Шрифт:
Закладка:
И действительно вспоминается: «Рассказывали, будто раз за обедом у Веселовских… вдруг запищало от края стола: – Милостивые государыни и милостивые государи… – И тут лишь увидели, что над столом – голова «пупса», Юрочки; Юрочка, поднимая стакан… тост произносит» (А. Белый. «На рубеже двух столетий». М., 1931, с. 110).
Конечно, это случайность, что оба Юрочки и обоим как раз по десяти лет. Кроме того, Юрочка Живаго, в отличие от Юрочки Веселовского, поднялся не за торжественным столом и говорить на самом деле не собирался – он зарыдал, но по существу эпизоды аналогичны. Истинная разница между ними заключена в отношении к «пупсу», мальчику, выступающему наравне со взрослыми, изначально получившему и чувствующему за собой жизненное полноправие. Один автор над своим Юрочкой иронизирует, другой – проникновенно всматривается.
Подобная перекличка с предшественниками могла бы послужить предметом целого исследования. Но и так ясно: если автор предлагает нам перечитать знакомое, то, стало быть, о знакомом у него написано иначе, под другим углом зрения, чем писали прежде.
Борис Пастернак почувствовал себя, очевидно, исторически обязанным высказаться на тему уже, казалось бы, исчерпанную, – об интеллигентском индивидуализме. Не думаю, что он полемизировал именно с мемуарными книгами Андрея Белого, охватывающими в точности тот же период, или, скажем, с чеховской «Скучной историей» и с «Жизнью Клима Самгина». Но вернуться к проблеме, к типу личности, раскрытой в перечисленных и во многих других классических произведениях, ему, вероятно, представлялось необходимым.
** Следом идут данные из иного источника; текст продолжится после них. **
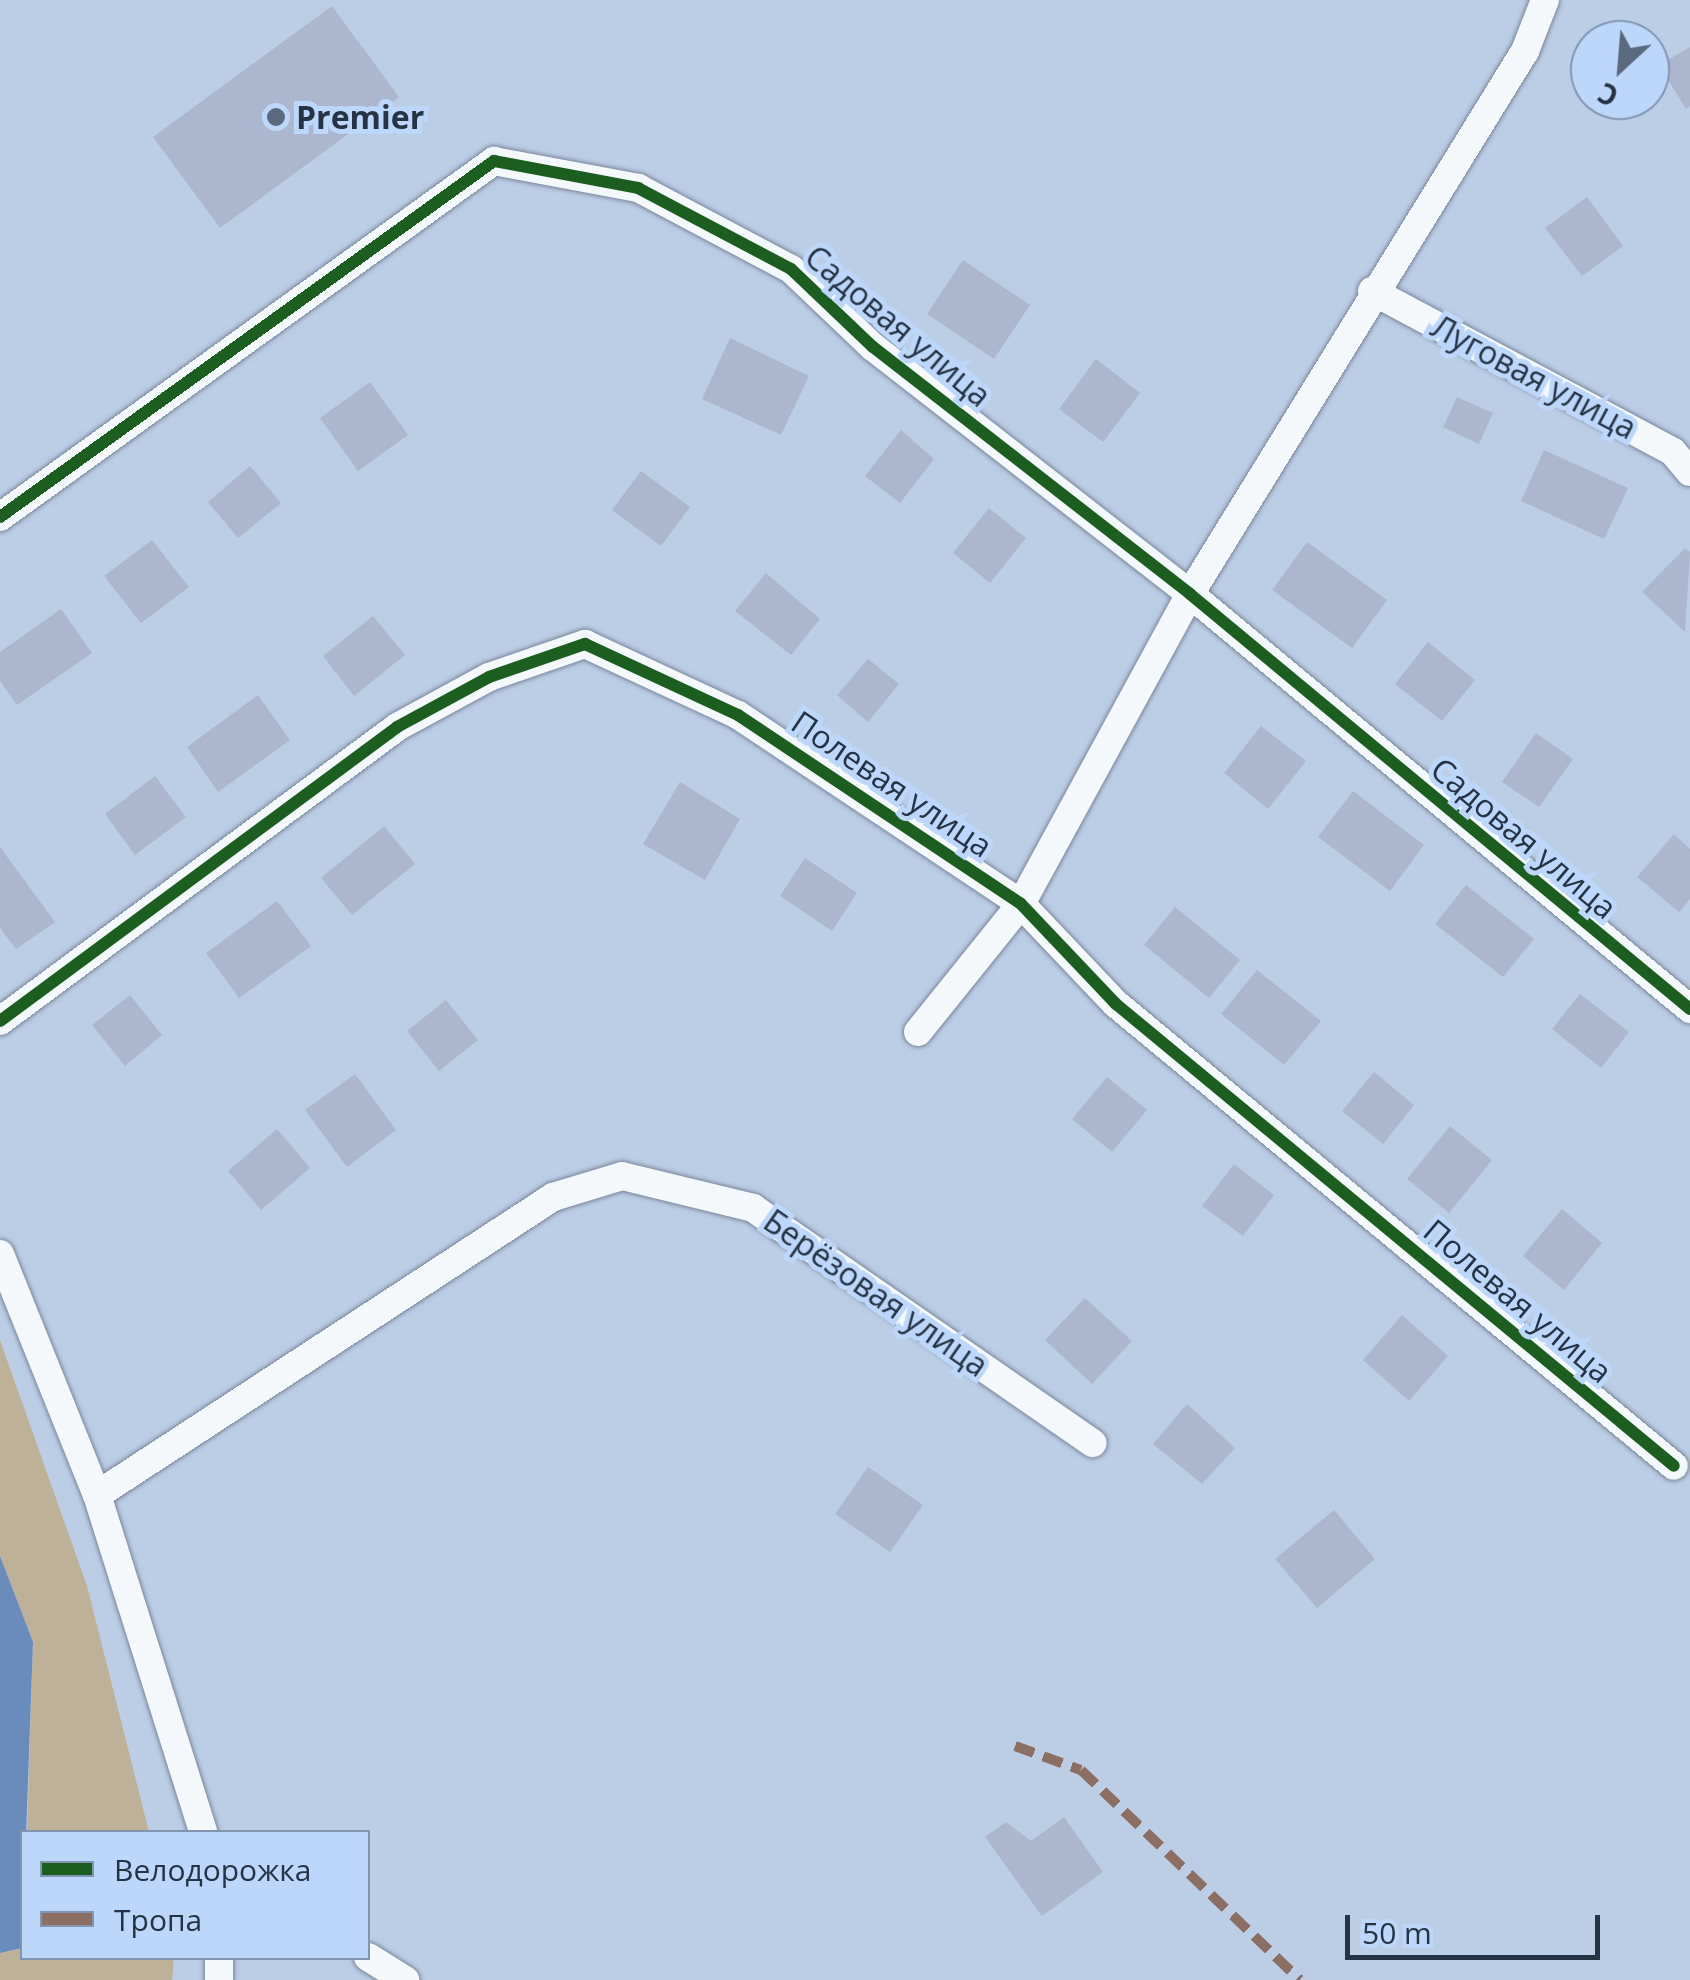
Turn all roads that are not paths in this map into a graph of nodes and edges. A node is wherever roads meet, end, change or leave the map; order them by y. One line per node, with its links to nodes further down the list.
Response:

Он оказался свидетелем парадокса в судьбе таких людей, как горьковский Клим Самгин или его Юрий Живаго: революционный процесс разметал их среду и в то же время вынес ее обломки на поверхность, помещая заурядных представителей этой среды выше, чем они заслуживали: что считалось заурядным, то стало выглядеть исключительным. Это касается тех дореволюционных интеллигентов, кто в свое время, при очевидной культурной вышколенности и холености, был оценен невысоко, как духовная «бедность» (А. П. Чехов), «пустая душа» (А. М. Горький), «безмыслица» (А. Белый). И вдруг пустая душа попала на место духовности, а искусствовед типа профессора Серебрякова («Дядя Ваня»), которому Чехов поставил диагноз полнейшей глухоты к искусству, оказался принят за тончайшего ценителя искусства, и литературная неодаренность при профессиональности и образованности поднялась по шкале творческих достоинств, причем очень значительно поднялась, не ступенькой выше – чуть ли не на вершину. Совершалась подобная переоценка по мере того, как прошлое уходило все дальше, и любые его приметы и представители могли, за отсутствием шкалы для сравнения и прежней конкуренции, обрести преувеличенное значение. Тут мог возникнуть и вопрос: а не ошиблась ли наша литература, разоблачая индивидуализм как замаскированную безличность? И вот автор «Доктора Живаго» заново проделал детальный анализ личности, перечеркнутой его предшественниками.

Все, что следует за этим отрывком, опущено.